Element box annotations
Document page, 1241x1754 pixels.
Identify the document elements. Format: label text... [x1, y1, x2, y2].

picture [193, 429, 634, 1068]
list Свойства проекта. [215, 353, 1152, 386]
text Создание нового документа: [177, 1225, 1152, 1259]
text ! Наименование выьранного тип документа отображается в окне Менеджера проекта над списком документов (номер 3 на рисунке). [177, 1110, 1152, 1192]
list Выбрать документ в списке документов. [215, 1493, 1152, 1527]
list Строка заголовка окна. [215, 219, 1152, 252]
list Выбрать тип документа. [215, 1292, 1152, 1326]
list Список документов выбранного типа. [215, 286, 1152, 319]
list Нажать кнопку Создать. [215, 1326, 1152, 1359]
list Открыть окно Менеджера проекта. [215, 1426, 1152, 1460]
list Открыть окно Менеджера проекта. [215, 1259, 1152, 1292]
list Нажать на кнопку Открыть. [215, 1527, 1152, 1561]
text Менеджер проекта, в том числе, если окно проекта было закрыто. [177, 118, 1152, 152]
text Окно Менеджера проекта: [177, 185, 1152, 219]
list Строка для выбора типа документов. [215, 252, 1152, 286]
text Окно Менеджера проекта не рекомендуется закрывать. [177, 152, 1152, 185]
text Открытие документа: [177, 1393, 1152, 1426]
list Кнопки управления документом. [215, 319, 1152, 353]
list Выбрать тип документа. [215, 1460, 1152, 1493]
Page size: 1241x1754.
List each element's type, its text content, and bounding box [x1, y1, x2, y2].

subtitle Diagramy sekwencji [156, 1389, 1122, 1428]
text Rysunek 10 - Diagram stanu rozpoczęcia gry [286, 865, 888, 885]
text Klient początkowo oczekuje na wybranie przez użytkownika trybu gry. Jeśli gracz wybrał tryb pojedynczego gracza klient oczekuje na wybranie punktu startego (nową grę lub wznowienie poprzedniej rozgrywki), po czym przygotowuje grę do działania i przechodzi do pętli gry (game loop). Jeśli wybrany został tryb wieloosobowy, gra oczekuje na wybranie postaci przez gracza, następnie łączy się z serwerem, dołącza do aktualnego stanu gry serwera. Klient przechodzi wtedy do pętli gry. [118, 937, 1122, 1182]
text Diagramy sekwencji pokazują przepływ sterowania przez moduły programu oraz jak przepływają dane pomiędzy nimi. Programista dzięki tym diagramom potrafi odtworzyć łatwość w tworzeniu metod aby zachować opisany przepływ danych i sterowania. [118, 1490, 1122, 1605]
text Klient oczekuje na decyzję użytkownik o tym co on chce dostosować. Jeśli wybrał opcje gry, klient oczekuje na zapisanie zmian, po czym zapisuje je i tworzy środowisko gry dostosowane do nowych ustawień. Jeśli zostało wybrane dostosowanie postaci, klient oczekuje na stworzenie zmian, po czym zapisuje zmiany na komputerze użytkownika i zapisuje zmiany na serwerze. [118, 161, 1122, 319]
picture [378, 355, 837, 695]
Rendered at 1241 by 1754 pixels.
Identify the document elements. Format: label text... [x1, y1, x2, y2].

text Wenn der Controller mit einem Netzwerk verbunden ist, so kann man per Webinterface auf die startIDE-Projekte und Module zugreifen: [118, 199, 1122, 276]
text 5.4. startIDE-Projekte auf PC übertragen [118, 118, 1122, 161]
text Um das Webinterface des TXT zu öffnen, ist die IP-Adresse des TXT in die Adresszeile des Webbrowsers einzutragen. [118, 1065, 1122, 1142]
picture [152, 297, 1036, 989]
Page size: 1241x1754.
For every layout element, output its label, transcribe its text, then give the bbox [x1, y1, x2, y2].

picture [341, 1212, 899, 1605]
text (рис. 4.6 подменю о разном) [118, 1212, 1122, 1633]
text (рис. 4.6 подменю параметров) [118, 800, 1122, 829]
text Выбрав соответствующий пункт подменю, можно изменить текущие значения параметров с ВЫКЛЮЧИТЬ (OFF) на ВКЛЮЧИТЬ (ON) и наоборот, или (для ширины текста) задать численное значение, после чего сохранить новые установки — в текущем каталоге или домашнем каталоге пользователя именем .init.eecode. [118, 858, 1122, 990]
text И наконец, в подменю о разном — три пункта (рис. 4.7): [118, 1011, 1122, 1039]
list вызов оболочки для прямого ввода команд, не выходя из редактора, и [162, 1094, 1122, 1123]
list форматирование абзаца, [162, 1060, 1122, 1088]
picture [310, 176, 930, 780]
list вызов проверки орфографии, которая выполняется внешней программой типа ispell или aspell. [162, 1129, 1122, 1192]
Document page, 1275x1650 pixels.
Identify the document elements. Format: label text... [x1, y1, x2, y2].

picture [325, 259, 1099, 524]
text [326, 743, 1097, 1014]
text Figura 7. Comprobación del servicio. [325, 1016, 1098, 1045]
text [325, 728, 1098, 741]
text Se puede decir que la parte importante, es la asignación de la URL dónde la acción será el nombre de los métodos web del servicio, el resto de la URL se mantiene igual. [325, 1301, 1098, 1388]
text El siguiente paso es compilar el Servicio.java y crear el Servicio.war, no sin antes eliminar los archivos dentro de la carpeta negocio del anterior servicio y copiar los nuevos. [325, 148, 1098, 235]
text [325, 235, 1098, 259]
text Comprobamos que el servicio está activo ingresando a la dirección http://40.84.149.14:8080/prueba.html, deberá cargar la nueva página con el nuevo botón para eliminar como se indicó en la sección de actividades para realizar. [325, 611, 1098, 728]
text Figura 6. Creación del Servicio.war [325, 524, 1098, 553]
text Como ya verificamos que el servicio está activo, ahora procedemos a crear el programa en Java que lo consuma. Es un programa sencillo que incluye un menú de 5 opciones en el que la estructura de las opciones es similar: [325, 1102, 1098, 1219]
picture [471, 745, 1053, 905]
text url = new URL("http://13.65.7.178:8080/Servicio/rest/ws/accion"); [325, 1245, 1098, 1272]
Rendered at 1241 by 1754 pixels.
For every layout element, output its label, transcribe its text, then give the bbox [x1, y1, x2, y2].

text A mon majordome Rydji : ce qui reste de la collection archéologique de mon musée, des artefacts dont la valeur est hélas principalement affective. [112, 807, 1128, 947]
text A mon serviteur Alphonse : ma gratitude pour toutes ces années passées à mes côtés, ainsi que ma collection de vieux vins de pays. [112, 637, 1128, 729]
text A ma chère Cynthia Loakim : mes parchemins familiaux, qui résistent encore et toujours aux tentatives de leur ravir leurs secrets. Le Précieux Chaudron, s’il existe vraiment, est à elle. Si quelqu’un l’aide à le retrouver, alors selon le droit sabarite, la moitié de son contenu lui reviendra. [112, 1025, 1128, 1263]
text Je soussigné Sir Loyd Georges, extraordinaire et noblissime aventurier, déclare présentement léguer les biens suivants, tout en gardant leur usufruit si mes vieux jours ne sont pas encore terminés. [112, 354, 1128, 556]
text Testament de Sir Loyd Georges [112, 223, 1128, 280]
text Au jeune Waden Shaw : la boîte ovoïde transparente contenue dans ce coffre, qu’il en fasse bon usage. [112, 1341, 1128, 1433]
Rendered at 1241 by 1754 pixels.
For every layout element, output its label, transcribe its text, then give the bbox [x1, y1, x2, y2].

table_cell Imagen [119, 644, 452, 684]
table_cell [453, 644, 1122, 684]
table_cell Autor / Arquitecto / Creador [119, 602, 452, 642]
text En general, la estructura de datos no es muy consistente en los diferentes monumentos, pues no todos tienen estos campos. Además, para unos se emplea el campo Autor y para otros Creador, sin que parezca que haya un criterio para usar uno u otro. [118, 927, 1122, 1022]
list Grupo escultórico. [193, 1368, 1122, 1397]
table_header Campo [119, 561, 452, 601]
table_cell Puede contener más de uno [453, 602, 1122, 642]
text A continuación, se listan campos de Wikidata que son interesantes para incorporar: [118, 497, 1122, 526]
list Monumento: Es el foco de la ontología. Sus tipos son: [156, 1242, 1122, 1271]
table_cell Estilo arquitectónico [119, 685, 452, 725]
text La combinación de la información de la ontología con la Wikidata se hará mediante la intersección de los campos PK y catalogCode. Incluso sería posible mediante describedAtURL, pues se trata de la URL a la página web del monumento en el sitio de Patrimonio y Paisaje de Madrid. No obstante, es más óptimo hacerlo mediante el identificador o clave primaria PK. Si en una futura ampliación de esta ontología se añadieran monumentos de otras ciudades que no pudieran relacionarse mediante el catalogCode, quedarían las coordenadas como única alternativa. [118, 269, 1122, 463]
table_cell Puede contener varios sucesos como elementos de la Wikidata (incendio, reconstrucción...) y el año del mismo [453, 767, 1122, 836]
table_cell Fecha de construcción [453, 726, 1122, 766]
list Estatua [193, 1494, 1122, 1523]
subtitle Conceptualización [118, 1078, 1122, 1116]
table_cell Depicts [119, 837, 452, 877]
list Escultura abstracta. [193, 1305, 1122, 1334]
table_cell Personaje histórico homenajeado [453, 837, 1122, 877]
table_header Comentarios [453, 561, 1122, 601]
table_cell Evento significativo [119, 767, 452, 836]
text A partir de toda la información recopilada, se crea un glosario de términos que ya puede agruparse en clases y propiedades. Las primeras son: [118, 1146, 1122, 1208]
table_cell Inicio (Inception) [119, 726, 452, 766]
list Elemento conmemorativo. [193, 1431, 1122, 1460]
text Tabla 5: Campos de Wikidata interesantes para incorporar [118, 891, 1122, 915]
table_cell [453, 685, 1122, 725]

TASK DIRECTIONS – Print the lines from the data word for word, starting with the line that contains "picture [325, 259, 1099, 524]" and ending with the line that contains "text [325, 235, 1098, 259]", both of them included.

THE RESULT –
picture [325, 259, 1099, 524]
text [326, 743, 1097, 1014]
text Figura 7. Comprobación del servicio. [325, 1016, 1098, 1045]
text [325, 728, 1098, 741]
text Se puede decir que la parte importante, es la asignación de la URL dónde la acción será el nombre de los métodos web del servicio, el resto de la URL se mantiene igual. [325, 1301, 1098, 1388]
text El siguiente paso es compilar el Servicio.java y crear el Servicio.war, no sin antes eliminar los archivos dentro de la carpeta negocio del anterior servicio y copiar los nuevos. [325, 148, 1098, 235]
text [325, 235, 1098, 259]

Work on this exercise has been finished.